The issue of manifesting one’s religion at work has come up yet again: this time in relation to a medic who used overtly Christian references in his professional communications – on one occasion circulating to his colleagues a prayer of Ignatius Loyola which he described as a personal inspiration in his “frail and imperfect efforts to serve my patients, their families and our department”.

In Drew v Walsall Healthcare NHS Trust [2013] UKEAT 0378 12 2009 Dr David Drew, a paediatric consultant, worked in a multicultural and multi-faith department. His habit of using Christian references in e-mails caused irritation; and an internal investigation recommended, inter alia, that he should keep his personal and religious views to himself. He did not accept that and raised a grievance; and it was agreed that the Royal College of Paediatrics should carry out an independent review.

The College’s review panel of two consultants and an HR practitioner made a number of recommendations, one of which was that he should not include religious references in professional communications, to which Dr Drew replied that he accepted the panel’s recommendations but subject to certain exceptions. As to the panel’s recommendation on religious references, he replied:

“I cannot agree to this. Our language is replete with allegory and metaphor much of it with a religious connotation. I am not a fanatic. I am not a proselytiser. My purpose is purely expressive and not religious at all … I believe this recommendation is unnecessary. I do not believe you are likely to have difficulty in this area again if you are willing to trust me”.

He was ultimately dismissed; and his claim of direct discrimination before an Employment Tribunal was unsuccessful. The ET concluded that he had not been treated less favourably on the grounds of or because of his Christian religion or beliefs, contrary to the Employment Equality (Religion or Belief) Regulations 2003 (which was the law in force at the relevant time). The Telegraph carried a fairly balanced contemporary report of the proceedings in the ET.

Earlier this month the Employment Appeal Tribunal dismissed his appeal. The EAT held that the lower tribunal had directed itself correctly in following and applying the guidance in London Borough of Islington v Ladele [2008] UKEAT 0453 08 1912. It had identified the correct hypothetical comparator: someone whose relevant circumstances were the same as Dr Drew’s (apart from Dr Drew’s protected characteristic as an “orthodox Christian”) and who had acted in the same way as Dr Drew but within the frame of reference of that person’s own belief system – whether a religious or a non-religious one. The ET had been entitled to conclude that such a comparator would have been treated in the same way as Dr Drew had been; nor was its conclusion perverse or based on an error of law.

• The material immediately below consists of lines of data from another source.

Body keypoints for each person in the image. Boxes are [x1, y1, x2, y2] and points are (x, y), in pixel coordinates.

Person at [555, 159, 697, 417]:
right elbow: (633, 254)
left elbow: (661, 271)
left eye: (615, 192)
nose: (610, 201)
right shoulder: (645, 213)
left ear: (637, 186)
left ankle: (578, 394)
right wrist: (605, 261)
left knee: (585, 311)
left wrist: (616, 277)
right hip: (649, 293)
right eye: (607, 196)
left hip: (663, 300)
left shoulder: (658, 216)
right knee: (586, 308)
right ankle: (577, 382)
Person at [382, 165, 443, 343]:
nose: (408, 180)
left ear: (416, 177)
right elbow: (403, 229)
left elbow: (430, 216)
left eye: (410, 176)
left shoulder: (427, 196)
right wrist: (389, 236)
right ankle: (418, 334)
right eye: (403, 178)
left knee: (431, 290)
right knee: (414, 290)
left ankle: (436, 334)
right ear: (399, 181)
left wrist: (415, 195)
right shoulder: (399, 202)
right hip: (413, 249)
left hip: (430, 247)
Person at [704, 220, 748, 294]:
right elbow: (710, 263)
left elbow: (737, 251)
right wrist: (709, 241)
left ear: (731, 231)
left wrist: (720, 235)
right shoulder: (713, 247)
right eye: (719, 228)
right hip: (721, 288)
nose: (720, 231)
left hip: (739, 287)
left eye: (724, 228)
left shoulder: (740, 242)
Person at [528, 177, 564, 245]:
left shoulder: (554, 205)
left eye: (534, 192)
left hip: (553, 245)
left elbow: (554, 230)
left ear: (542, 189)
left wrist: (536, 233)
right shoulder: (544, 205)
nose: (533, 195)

The Daily Mail subsequently reported that “Dr Drew was meeting with his legal team yesterday to discuss the case” but he later told the Wolverhampton Express & Star that he was not proceeding any further.

Comment

Dr Drew contended that his dismissal was not about religion at all, but the result of his repeated warnings that cost-cutting was putting patient safety at risk – “It’s all about whistleblowing” – but the judgment of the EAT concentrated, nevertheless, on the religious issue. Perhaps surprisingly, Article 9 ECHR did not even receive a mention in the EAT’s judgment; but the issue comes very near the kind of “clash of rights” that is so common in human rights cases. Dr Drew may have thought that he was merely being open about his Christian faith without realising how deeply irritating displays of religiosity can sometimes be for the non-religious – or for that matter, for people of other religious views.

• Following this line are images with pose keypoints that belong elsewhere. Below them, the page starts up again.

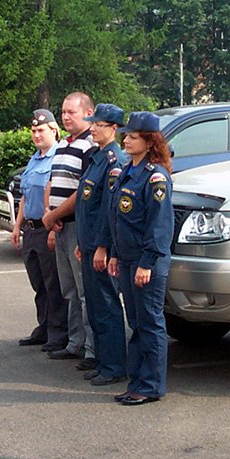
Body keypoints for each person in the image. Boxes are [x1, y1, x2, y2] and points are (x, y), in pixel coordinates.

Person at [106, 112, 173, 405]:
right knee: (135, 322)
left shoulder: (155, 177)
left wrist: (146, 263)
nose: (126, 140)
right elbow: (119, 220)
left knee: (149, 323)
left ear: (149, 141)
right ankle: (137, 381)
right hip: (128, 259)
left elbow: (159, 227)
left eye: (133, 136)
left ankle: (151, 385)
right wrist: (115, 254)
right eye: (126, 136)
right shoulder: (127, 172)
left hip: (147, 263)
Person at [43, 92, 97, 369]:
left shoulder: (90, 146)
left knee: (85, 291)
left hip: (77, 226)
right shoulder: (63, 144)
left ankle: (91, 349)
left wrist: (55, 214)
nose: (65, 117)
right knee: (69, 290)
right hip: (61, 226)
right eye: (63, 112)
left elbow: (83, 192)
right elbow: (53, 183)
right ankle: (75, 342)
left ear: (88, 113)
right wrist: (50, 215)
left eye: (71, 112)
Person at [76, 103, 128, 386]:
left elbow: (109, 210)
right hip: (88, 244)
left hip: (100, 247)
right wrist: (83, 243)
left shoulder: (113, 162)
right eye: (93, 123)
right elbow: (88, 207)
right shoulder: (96, 158)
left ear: (114, 128)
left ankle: (114, 366)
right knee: (95, 307)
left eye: (99, 124)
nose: (93, 128)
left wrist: (103, 247)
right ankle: (103, 360)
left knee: (106, 306)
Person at [12, 109, 68, 353]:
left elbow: (58, 196)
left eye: (41, 130)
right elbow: (25, 196)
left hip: (48, 229)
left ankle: (59, 333)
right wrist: (17, 226)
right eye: (33, 131)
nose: (36, 135)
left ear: (54, 131)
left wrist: (53, 230)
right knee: (39, 283)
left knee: (53, 284)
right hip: (31, 229)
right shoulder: (35, 159)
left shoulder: (59, 157)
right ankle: (43, 327)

To the question, “is there a right to hold religious views in the workplace?” the answer is obviously “yes”. To the question, “is there a right to bang on about one’s religious views in the workplace?” the answer is probably that it depends on circumstance and is largely a matter of degree. Issues of health and safety aside, it is hardly unreasonable behaviour for an observant Jewish man to wear a kippah or a devout Muslim woman  to wear a hijab in a secular workplace. On the other hand, a Sikh who was constantly being sent proselytising e-mails by an Evangelical Christian colleague might be entirely justified in getting ratty and complaining. There is no “right” not to be exposed to opinions with which one disagrees – for a fairly extreme case in point see Fraser v University & College Union [2013] ET 2203290/2011 – but, equally, there is surely no “right” to promote one’s religious views to a degree that irritates others.

Some cases about religion in the workplace relate to matters that are critically important to the people concerned: an obvious example is Doogan & Anor v NHS Greater Glasgow & Clyde Health Board [2013] ScotCS CSIH 36, about the Roman Catholic labour ward coordinators who are claiming a conscientious objection to what they see as helping to manage a ward in which abortions are performed – and on which the forthcoming judgment of the Supreme Court is awaited with interest. But perhaps cases like Drew would never get as far as an EAT at all if people of faith simply learned to act with a degree of restraint and consideration for the feelings of others.

Or as Mark Twain put it, with his usual mixture of wit, brevity and insight, “All things in moderation, including moderation”.